Quand vous parlez de vacances, concernent-elles également les personnes du troisième âge ?
Les périodes, dites creuses, soit les basses saisons, sont occupées essentiellement par les personnes âgées, car les billets coûtent moins cher. En mars 2018, il y a des croisières qui sont organisées par les agences de voyages sur un mois. Et les passagers sont majoritairement des personnes du troisième âge, qui visiteront une quinzaine de destinations.

On constate que les Mauriciens voyagent de plus en plus en famille. Peuvent-ils se le permettre financièrement ?
Je le disais plus tôt, les familles réfléchissent beaucoup dorénavant. Au lieu de prendre de petites vacances à la sauvette pour une poignée de jours, elles optent pour une croisière en famille et économisent en fonction. Beaucoup prennent des ‘personal loans’ remboursables sur le long terme pour se faire plaisir. C’est un choix judicieux, j’estime.

Quelle est la catégorie de Mauriciens qui voyagent ?
On va dire que la classe moyenne arrive à financer ses vacances à l’étranger, c’est devenu un must, une mode. On constate qu’il y a des ‘repeaters’ également. Ils profitent souvent des offres promotionnelles de tours organisés, et ce n’est pas plus mal que cela.

Peut-on dire que les prochains tours jusqu’à la fin de cette année ont déjà trouvé preneurs ?
Je parle pour mon agence, mais je pense que c’est la même situation pour les autres. On est ‘fully booked’ pour le tour de décembre dans l’océan Indien avec un voyage qui coûte Rs 30 000 par personne et Rs 8 000 par enfant pour deux semaines. Le package comprend quatre repas à bord du bateau, soit le petit-déjeuner, le déjeuner, le ‘tea time’ et le dîner. C’est un ‘full board’.

On ne cesse de vanter les mérites des croisières, mais sont-elles confortables ?
Les cabines sur un bateau sont de catégorie ‘standard’ avec télé, salle de bains, minibar, un valet de chambre deux fois par jour.

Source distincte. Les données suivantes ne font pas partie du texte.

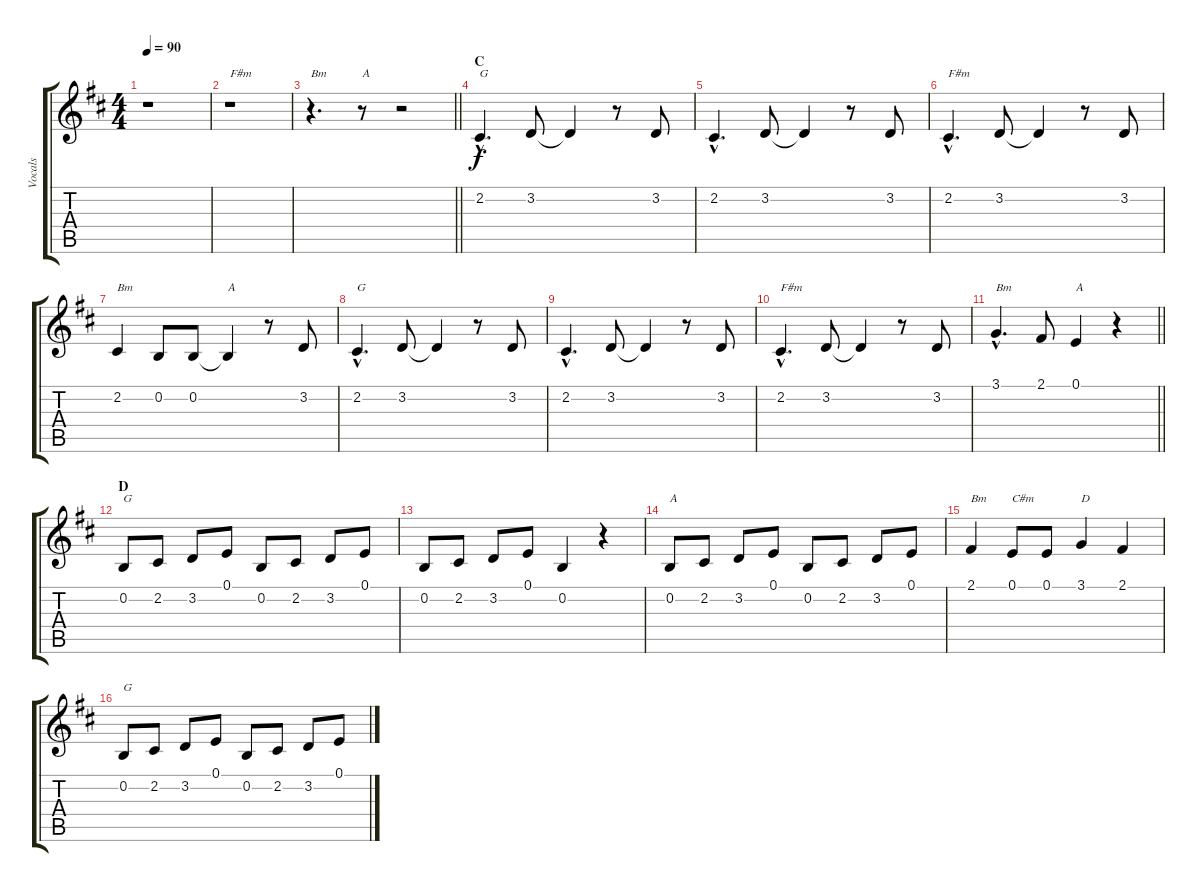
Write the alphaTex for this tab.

\track ("Vocals" "Vocals") {instrument sopranosax}
\staff {score tabs}
\tuning (E4 B3 G3 D3 A2 E2) {hide}
\ts (4 4)
\tempo 90
\clef g2
\ks d
r.1{dy f} |
r.1{txt "F#m"} |
\barLineRight lightlight
r.4{d txt "Bm"} r.8{txt "A"} r.2 |
\section ("" "C")
2.2{hac}.4{d txt "G"} 3.2.8 3.2{t}.4 r.8 3.2.8 |
2.2{hac}.4{d} 3.2.8 3.2{t}.4 r.8 3.2.8 |
2.2{hac}.4{d txt "F#m"} 3.2.8 3.2{t}.4 r.8 3.2.8 |
2.2.4{txt "Bm"} 0.2.8 0.2.8 0.2{t}.4{txt "A"} r.8 3.2.8 |
2.2{hac}.4{d txt "G"} 3.2.8 3.2{t}.4 r.8 3.2.8 |
2.2{hac}.4{d} 3.2.8 3.2{t}.4 r.8 3.2.8 |
2.2{hac}.4{d txt "F#m"} 3.2.8 3.2{t}.4 r.8 3.2.8 |
\barLineRight lightlight
3.1{hac}.4{d txt "Bm"} 2.1.8 0.1.4{txt "A"} r.4 |
\section ("" "D")
0.2.8{txt "G"} 2.2.8 3.2.8 0.1.8 0.2.8 2.2.8 3.2.8 0.1.8 |
0.2.8 2.2.8 3.2.8 0.1.8 0.2.4 r.4 |
0.2.8{txt "A"} 2.2.8 3.2.8 0.1.8 0.2.8 2.2.8 3.2.8 0.1.8 |
2.1.4{txt "Bm"} 0.1.8{txt "C#m"} 0.1.8 3.1.4{txt "D"} 2.1.4 |
0.2.8{txt "G"} 2.2.8 3.2.8 0.1.8 0.2.8 2.2.8 3.2.8 0.1.8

C’est un hôtel flottant.

Parlons de l’air corridor. Sur quel point est-il avantageux ?
Avec l’ouverture de l’accès aérien, le choix pour les passagers est plus vaste. De Singapour ou de Kuala Lumpur, ils peuvent aller vers d’autres destinations. Ces deux pays deviennent alors des plateformes pour atteindre d’autres pays. Il y a aussi des destinations dont les Mauriciens sont friands : l’Europe, l’Asie, l’Inde, la Malaisie, entre autres.